Earlier this fall, Frost & Sullivan released an industry report entitled “Wearable Technology – Has the next enterprise game changer arrived?” The report provides familiar forecasts of rapid growth for the wearables market, but it goes deeper with its analysis of the impact that these new devices will have on existing markets. The report lists three drivers that will be disruptive forces that reach far into a wide range of industries.
- The “Internet of Things” is making far more information available, and providing new ways to interact with and act on that information. Wearables present new gateways to access this data, and to control devices whether they are near or far from the wearer.
- Wearable devices can provide “contextual computing” to process this available data. It will lead to new ways of interacting with our surroundings, as wearables take on the proactive roles of teacher, guide, and adviser, without waiting for the user to prompt for interaction.
- The device will give the wearer new and enhanced capabilities, from augmented reality that provides more data about the person’s location, to new ways to locate and identify objects or information.
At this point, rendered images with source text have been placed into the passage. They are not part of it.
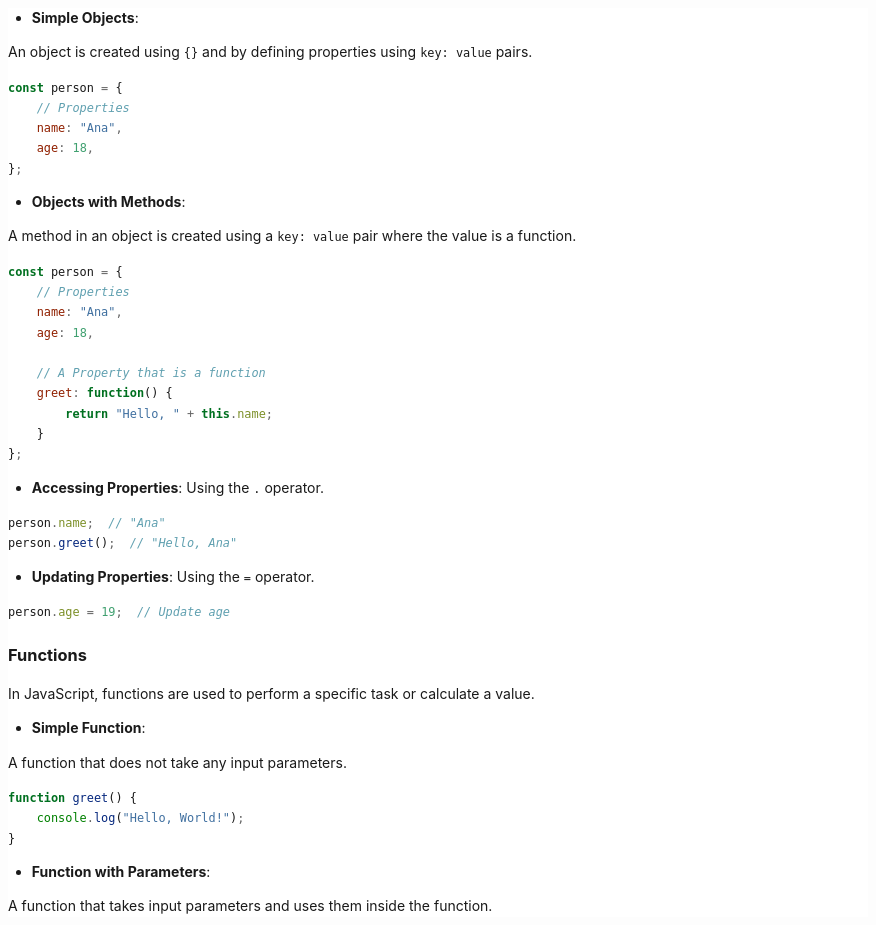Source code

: * **Simple Objects**:

An object is created using `{}` and by defining properties using `key: value` pairs.

```javascript
const person = {
    // Properties
    name: "Ana",
    age: 18,
};
```

* **Objects with Methods**:

A method in an object is created using a `key: value` pair where the value is a function.

```javascript
const person = {
    // Properties
    name: "Ana",
    age: 18,
    
    // A Property that is a function
    greet: function() {
        return "Hello, " + this.name;
    }
};
```

* **Accessing Properties**: Using the `.` operator.

```javascript
person.name;  // "Ana"
person.greet();  // "Hello, Ana"
```

* **Updating Properties**: Using the `=` operator.

```javascript
person.age = 19;  // Update age
```


### Functions

In JavaScript, functions are used to perform a specific task or calculate a value.

- **Simple Function**:

A function that does not take any input parameters.

```javascript
function greet() {
    console.log("Hello, World!");
}
```

* **Function with Parameters**:

A function that takes input parameters and uses them inside the function.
Taken together, these factors can drive change that is difficult for us to imagine at this early stage. I have written a lot about how wearable devices are likely to lead to better healthcare at lower costs for greater numbers of people worldwide, but it goes beyond that. Wearables can impact what we learn and how we learn it. What information do you need to have memorized when you have a device that gives you near-instant access to the world’s knowledge? How might schools change? How will this help employers train and orient new workers? And it will change how we work. Dangerous tasks will be made far safer when ever-alert wearable devices are monitoring the work environment, and preventing injury before it happens. And wearable technology could become a form of digital identification, which will have enormous impact on something as simple as how we pay for items or securely access “personal” property such as our homes or cars.
I will continue to focus on the health and medical implications of wearable technology, but this Frost & Sullivan report reminds us that it’s difficult to overstate just how far-reaching the impact of wearable devices will be.